Dataset records
════════════════

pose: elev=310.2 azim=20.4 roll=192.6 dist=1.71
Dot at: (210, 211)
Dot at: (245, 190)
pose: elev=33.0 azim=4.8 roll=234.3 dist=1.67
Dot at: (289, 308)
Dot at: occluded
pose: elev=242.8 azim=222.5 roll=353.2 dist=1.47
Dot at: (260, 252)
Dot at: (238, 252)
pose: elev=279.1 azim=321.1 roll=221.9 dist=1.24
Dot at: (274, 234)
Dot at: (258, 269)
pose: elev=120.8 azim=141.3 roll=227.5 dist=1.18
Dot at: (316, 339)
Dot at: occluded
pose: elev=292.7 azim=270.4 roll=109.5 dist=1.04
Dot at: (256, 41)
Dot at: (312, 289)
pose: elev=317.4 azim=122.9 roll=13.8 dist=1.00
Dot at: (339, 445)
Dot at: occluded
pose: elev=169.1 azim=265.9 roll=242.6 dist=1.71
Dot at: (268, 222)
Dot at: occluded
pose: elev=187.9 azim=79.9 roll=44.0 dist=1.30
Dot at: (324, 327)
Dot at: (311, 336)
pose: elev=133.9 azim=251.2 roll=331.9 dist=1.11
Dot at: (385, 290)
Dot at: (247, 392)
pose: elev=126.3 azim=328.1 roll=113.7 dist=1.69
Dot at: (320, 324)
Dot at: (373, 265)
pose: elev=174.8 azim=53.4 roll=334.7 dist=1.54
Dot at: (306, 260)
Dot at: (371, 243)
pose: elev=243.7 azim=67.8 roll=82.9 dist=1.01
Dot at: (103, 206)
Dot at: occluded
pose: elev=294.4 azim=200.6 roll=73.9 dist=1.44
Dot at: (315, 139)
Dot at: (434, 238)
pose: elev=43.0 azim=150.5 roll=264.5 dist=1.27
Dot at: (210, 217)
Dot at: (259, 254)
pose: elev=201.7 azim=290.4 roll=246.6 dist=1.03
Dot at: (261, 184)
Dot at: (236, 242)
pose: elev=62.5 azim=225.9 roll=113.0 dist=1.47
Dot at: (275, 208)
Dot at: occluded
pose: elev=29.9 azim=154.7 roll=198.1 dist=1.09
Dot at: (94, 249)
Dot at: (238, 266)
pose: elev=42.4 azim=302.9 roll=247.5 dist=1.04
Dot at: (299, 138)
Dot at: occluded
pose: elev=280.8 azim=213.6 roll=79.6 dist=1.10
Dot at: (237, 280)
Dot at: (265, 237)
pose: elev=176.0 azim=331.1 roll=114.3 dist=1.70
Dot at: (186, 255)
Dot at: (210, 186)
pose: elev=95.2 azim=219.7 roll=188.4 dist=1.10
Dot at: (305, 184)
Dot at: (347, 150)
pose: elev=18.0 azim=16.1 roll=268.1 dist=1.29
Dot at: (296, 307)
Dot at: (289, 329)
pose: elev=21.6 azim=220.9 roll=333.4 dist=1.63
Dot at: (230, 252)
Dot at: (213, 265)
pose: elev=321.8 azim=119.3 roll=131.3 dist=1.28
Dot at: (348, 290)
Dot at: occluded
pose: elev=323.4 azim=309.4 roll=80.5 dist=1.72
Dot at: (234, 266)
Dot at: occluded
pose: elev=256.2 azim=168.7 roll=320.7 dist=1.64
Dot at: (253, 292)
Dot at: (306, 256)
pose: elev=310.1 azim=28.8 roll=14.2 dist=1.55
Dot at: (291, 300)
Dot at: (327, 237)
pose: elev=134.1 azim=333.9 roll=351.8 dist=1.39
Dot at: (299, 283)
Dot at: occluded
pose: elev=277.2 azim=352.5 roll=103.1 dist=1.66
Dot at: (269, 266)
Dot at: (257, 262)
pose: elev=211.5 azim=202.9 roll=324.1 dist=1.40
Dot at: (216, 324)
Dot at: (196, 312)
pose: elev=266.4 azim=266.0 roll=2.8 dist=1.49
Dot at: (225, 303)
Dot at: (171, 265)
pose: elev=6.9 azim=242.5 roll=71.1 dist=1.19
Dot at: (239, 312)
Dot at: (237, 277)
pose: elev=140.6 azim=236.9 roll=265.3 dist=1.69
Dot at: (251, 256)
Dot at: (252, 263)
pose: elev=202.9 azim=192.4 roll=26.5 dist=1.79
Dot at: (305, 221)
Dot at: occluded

════════════════

_Short exercise_
Quote every line from the one containing "pose: elev=140.6 azim=236.9" down to the end of the rows, including both ends.

_Reply_
pose: elev=140.6 azim=236.9 roll=265.3 dist=1.69
Dot at: (251, 256)
Dot at: (252, 263)
pose: elev=202.9 azim=192.4 roll=26.5 dist=1.79
Dot at: (305, 221)
Dot at: occluded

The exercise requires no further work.